The new study, published recently in Aquatic Microbial Ecology, found that mixotrophic species made up a larger percentage of the plankton in the Gulf of Alaska during two major heat waves (from 2014 to 2016 and in 2019) than in years with average ocean temperatures. And even among the mixotrophs, the more generalist species—those able to feed on and form relationships with a wider range of phytoplankton—survived the heat waves better than more specialized ones. “Having more than one way to live in your back pocket is probably extremely advantageous in a highly variable environment,” says Suzanne Strom, senior marine scientist at Western Washington University and the paper’s lead author.

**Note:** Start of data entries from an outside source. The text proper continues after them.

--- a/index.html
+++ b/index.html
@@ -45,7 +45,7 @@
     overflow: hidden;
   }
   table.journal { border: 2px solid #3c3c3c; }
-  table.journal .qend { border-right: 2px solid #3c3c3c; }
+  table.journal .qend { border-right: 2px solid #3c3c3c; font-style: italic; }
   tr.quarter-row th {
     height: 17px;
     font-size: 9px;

The study shows that these adaptable mixotrophs can be vital to the entire Gulf of Alaska ecosystem in heat wave years because they help to mediate a major consequence of marine warming: increased stratification, or the separation of ocean water into distinct layers. This effect can prevent the mixing of nutrients that would otherwise fuel robust aquatic ecosystems. Especially amid relatively long-lasting heat waves, stratified waters can lead to large phytoplankton blooms by trapping nutrients at the surface. Once those nutrients are eaten, the blooms dissipate, leaving an area of depleted oxygen, and the stratification prevents more nutrients from rising to the surface to restart the cycle. This can cause die-offs among fish and other species.
“That’s when the mixotrophs really become important in that system,” says Diane Stoecker, a professor emerita at the University of Maryland’s Center for Environmental Science, who was not involved in the recent paper. These organisms’ mixed strategy—both consuming food around them like an animal and producing their own energy like a plant—makes them more efficient in such lean times. That means food webs on the verge of collapse from a lack of new nutrients may be able to keep going longer when mixotrophs are present than they could without them.

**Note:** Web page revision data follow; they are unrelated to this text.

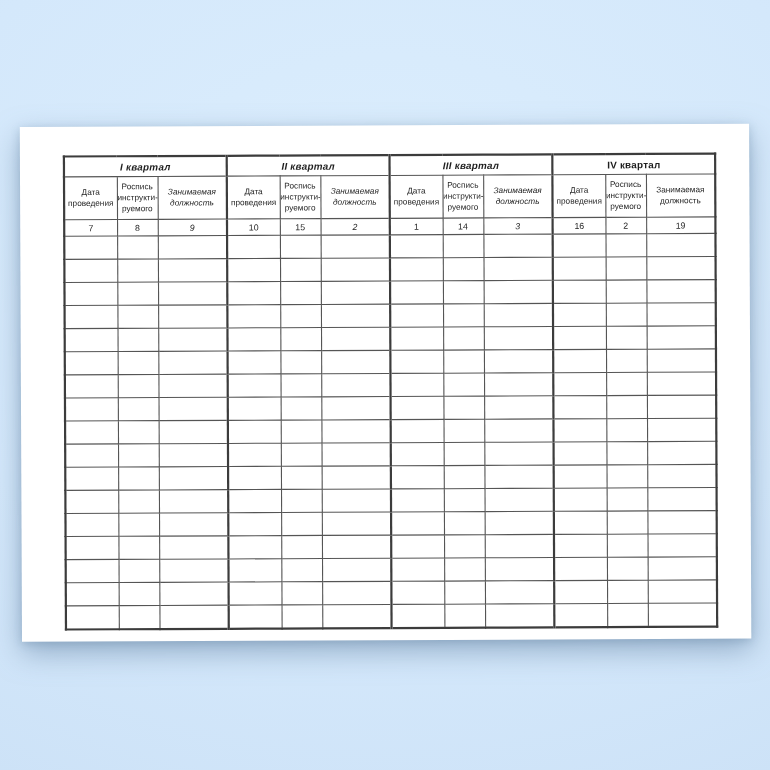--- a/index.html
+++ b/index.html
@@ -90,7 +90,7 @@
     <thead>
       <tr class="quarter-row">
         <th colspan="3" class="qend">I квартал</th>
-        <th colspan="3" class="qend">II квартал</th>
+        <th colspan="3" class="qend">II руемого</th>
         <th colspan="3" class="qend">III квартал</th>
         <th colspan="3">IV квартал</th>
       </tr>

As climate change makes marine heat waves more frequent and severe, it’s critical for scientists to understand what species or processes might provide a buffer for ecosystems. The new study shows that as bad as recent marine heat waves have been, it could have been much worse without mixotrophic plankton and the resilience they lend to the marine food webs of northern seas.
“These marine heat waves provide insights into what future warm conditions might look like,” says Chris Free, a University of California, Santa Barbara, ecologist who was not involved in the new study. “While they introduce a lot of turmoil, they’re also really important to study because they help us prepare for the future by knowing what the region will look like when it does become warmer.”